Continue the issue thread about encoding view settings in URLs, picking up after its last comment.

**Source passage:**
▬▬▬▬▬▬

Closed RouxRC closed 6 years ago

RouxRC commented 8 years ago

to allow links to specific views :

will have to do further on for other viz, but we can already go for it in amendments

edit: maybe keep no argument when default values chosen to avoid too long default urls? (note for later: we need to get rid of those steps name in urls that are so long, a number shoul suffice, full names can be inferred if necessary from stepsbar data)

njoyard commented 8 years ago

Fixed by ec36755 and 63d33fb. Default values (sort by status, grouped by article, read mode off) don't change the URL.

Note that read mode affects all modules, not only amendements.

boogheta commented 8 years ago

Having readmode active for all pages results in breaking urls in Articles view since we don't have a url argument for the selected steps and article yet (urls such as articles.html?loi=pjl15-republique_numerique&read=1 will open on an open sidebar with only documentation inside which sounds problematic (and is not possible to activate normally until an article has been clicked))

▬▬▬▬▬▬

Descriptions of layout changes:
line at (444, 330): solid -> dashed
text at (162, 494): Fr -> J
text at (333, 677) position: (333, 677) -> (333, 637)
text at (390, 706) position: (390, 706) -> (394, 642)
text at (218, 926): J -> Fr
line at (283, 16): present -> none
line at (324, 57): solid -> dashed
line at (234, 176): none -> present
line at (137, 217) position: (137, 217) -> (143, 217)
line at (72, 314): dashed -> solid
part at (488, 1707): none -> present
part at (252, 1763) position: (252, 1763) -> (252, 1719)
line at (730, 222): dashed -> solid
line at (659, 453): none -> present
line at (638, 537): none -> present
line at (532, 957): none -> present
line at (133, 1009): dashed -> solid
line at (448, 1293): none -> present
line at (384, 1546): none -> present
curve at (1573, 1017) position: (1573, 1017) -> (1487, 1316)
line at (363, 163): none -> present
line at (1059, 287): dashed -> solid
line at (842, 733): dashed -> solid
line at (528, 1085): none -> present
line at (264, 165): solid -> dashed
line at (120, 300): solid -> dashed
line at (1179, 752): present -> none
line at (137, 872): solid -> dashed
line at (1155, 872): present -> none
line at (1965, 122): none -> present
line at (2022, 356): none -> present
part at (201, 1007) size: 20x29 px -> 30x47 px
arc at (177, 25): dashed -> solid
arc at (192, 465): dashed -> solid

▬▬▬▬▬▬

**Result of the task:**
So I don't feel like this can be put in production until then :/

In the mean time, maybe add a check that we are on amendements mode only for the readmode part or simply comment the viewmode url in the code until fixed in articles view

BTW: since we're urlizing all these arguments, diffMode in articles view should definitely also be part of it PS: Yes I know this needs to wait for mod1 to be better refactored :/

RouxRC commented 8 years ago

Another thing: currently navigating with the browser's previous/next page functionalities does not take these new arguments into account (meaning changing the amendment selected and displayed in the sidebar for instance or the view choice), not sure which is the best angular way to tell it to watch the location for those, maybe in the mainCtrl ? ping @fmassot

njoyard commented 8 years ago

I found a solution to handle URL changes on history back/forward, but now the problem lies in deciding which parameters should be handled that way.

For example with amendments, sort order and grouping mode are saved as querystring parameters, but if the user changes it multiple times we probably don't want that to add browser history entries.

So my proposal is to only allow history entries for parameters that change what is displayed, not how it is displayed, ie for amendments:

What do you think ?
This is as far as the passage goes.